If the bandwidth is limited to 500 Hz with the low pass filter, the input noise RMS voltage is less than 2.5 microVolts (10 microVolts peak-to-peak).
The difference between amplifier models mostly depends on the quality of the design. Such features as hum noise, square wave transient response, phase response, frequency domain characteristics, ability of parasite oscillations, thermal stability, reliability, etc. are responsibility of the designer. But there is no real difference in the signal to noise ratios of signal conditioner amplifiers manufactured by different firms. The signal to noise ratio depends on the internal design of the operational (and instrumentational) amplifier integrated circuits. The race of the smaller electronic noise is a race of the semiconductor manufacturers. The designer can only choose from the good amplifiers, from the leader semiconductor factories.
There is a general design method in the high gain amplifiers, what is applied in LinearAmp, as well. Usually in the signal conditioner amplifiers (as in our amplifiers, too, if optical isolators are not used) the Input GND, and Output GND points are connected together internally. The ohmic resistance between them is less than 0.05 Ohms. However they are signed as different points, because in the interior of the amplifier the ground network forms a linear topology, not a single-point GND (as it is advised in the text-books). The suppression of the hum noise is better, if the ground line follows the signal line linearly according to the increasing signal amplitudes from the input to the output.

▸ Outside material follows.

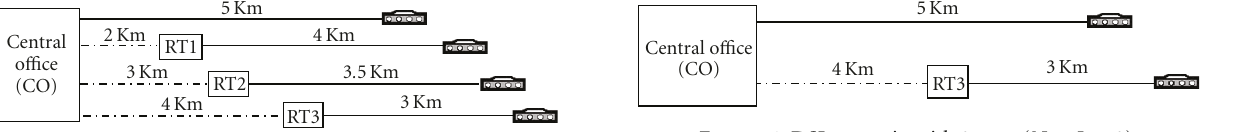
Figure 3: DSL “master” scenario for all simulations.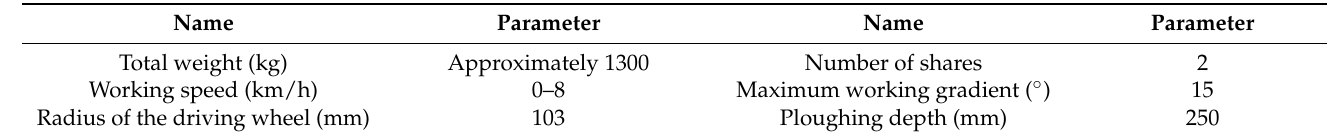
Table 2. Main technical parameters of the hillside crawler tractor.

To establish a single-point shielding ground is a good solution at the output end of the signal ground line. Unfortunately the security ground wires are also connected to the metal enclosures of the equipments. The security ground wires are usually hum noise sources for the signal conditioner amplifiers (because they usually drive some mains-frequency fault currents from other equipments, from other rooms), but they must not be disconnected, they are compulsory to be used. If you use a mains isolation transformer with symmetrical secondary coil, you can eliminate the disadvantage of the security ground (if in your lab it is allowed to use, please check the local rules). The Faraday-cage, metal parts in the Faraday-cage, the oscilloscope, the PC, the Output GND of the amplifier, and the real, separated signal ground line (coming from the earth directly, if it is available) should be connected to this single-point shielding ground. But the ground point of the input circuitry should be isolated from the shielding ground point (special care should be taken with the metal parts close to the input in the Faraday-cage). The Input GND point of the amplifier is used to provide a low impedance ground to the input circuitry only.
Picture gallery of the LinearAmp amplifier:
Click on the picture to get it in full size
The input and output connectors of LinearAmp amplifiers are standard BNC sockets. Output GND is a 4-mm banana female connector. Output GND point is common to the mains GND, the GND point of the Output BNC sockets and the metal parts of the equipment case. The Input BNC sockets are isolated from the back plate. The Input GND point is the GND point of the Input BNC socket(s).